Studio album by Nightmare
- Released: February 27, 2007
- Genre: Alternative rock; gothic rock; hard rock;
- Length: 51:27
- Label: VAP
- Producer: Nightmare

Nightmare chronology
| Gianism Best Ofs (2006) | the WORLD Ruler (2007) | Nightmare 2003-2005 Single Collection (2008) |

= The World Ruler =

the WORLD Ruler is Nightmare's fourth full-length studio album. Nightmare's experimentation with the styles of electronica, ambience, and usage of live brass began in this album. Three different versions of this album were released: a CD-only version; a CD+DVD version; and a bonus CD, DVD and photobook pack.
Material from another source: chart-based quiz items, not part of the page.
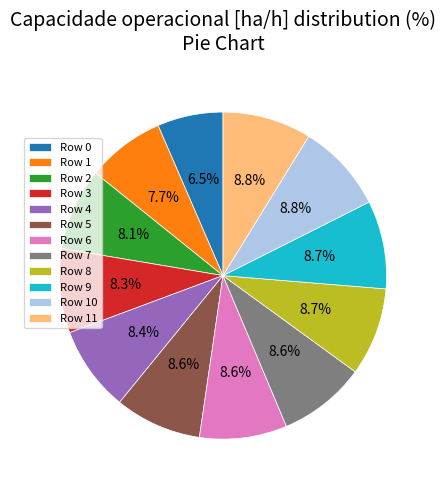

How many segments does this pie chart have?

12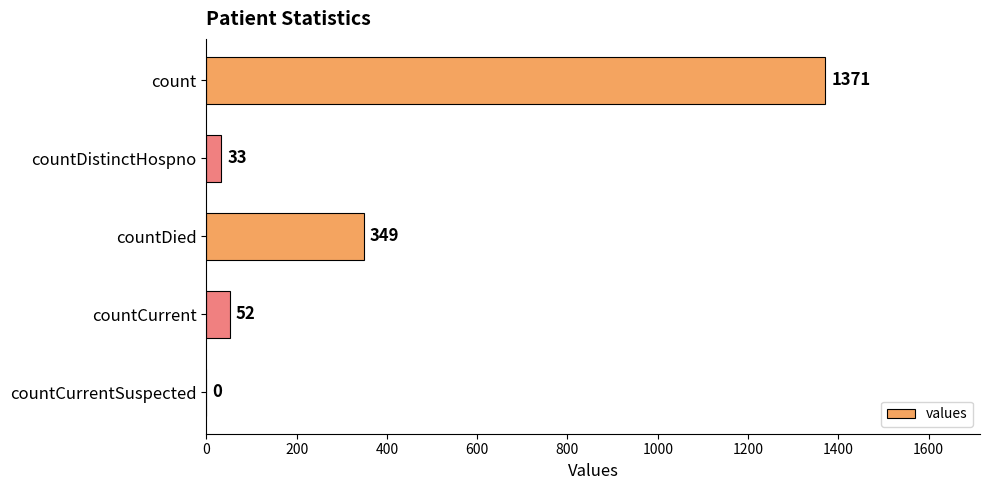

How many distinct data groups are displayed?

1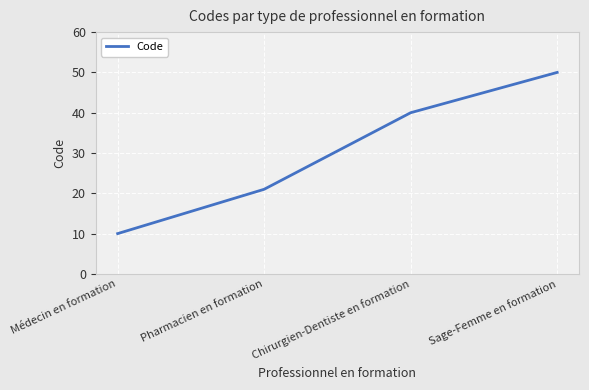

Is it true that the value at Médecin en formation is 10?

True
It peaked at #6 in the Oricon Charts. The tracks "The World" and "Alumina" were featured in Death Note as the first opening and ending songs, respectively.

==Track listing==

| No. | Title | Length |
|---|---|---|
| 1. | "BOYS, BE SUSPICIOUS" | 4:03 |
| 2. | "PHANTOM" | 1:33 |
| 3. | "the WORLD" | 3:48 |
| 4. | "Criminal Baby" | 3:34 |
| 5. | "Alice" | 4:15 |
| 6. | "crevasse" | 4:55 |
| 7. | "18Sai (18歳)" | 3:28 |
| 8. | "Black Sick Spider" | 3:32 |
| 9. | "Gianizm Shichi (ジャイアニズム叱)" | 5:06 |
| 10. | "The FOOL" | 0:47 |
| 11. | "Alumina (アルミナ)" | 5:05 |
| 12. | "Morpho" | 5:51 |
| 13. | "～Lulu～ (縷々)" | 5:29 |
| Total length: |  | 51:27 |

==Single information==

- theWORLD/ (アルミナ, Alumina)
Released: October 18, 2006
Oricon Chart peak position: #5
"The WORLD" and "Alumina" were used as the first opening and ending theme, respectively, for the anime Death Note.

== Covers ==
"the WORLD" was covered by Fantôme Iris, a fictional visual kei band from multimedia franchise Argonavis from BanG Dream! and added in the game started on January 14, 2021. The full version of the song will be featured on Argonavis Cover Collection -Mix- which will be released on November 17, 2021.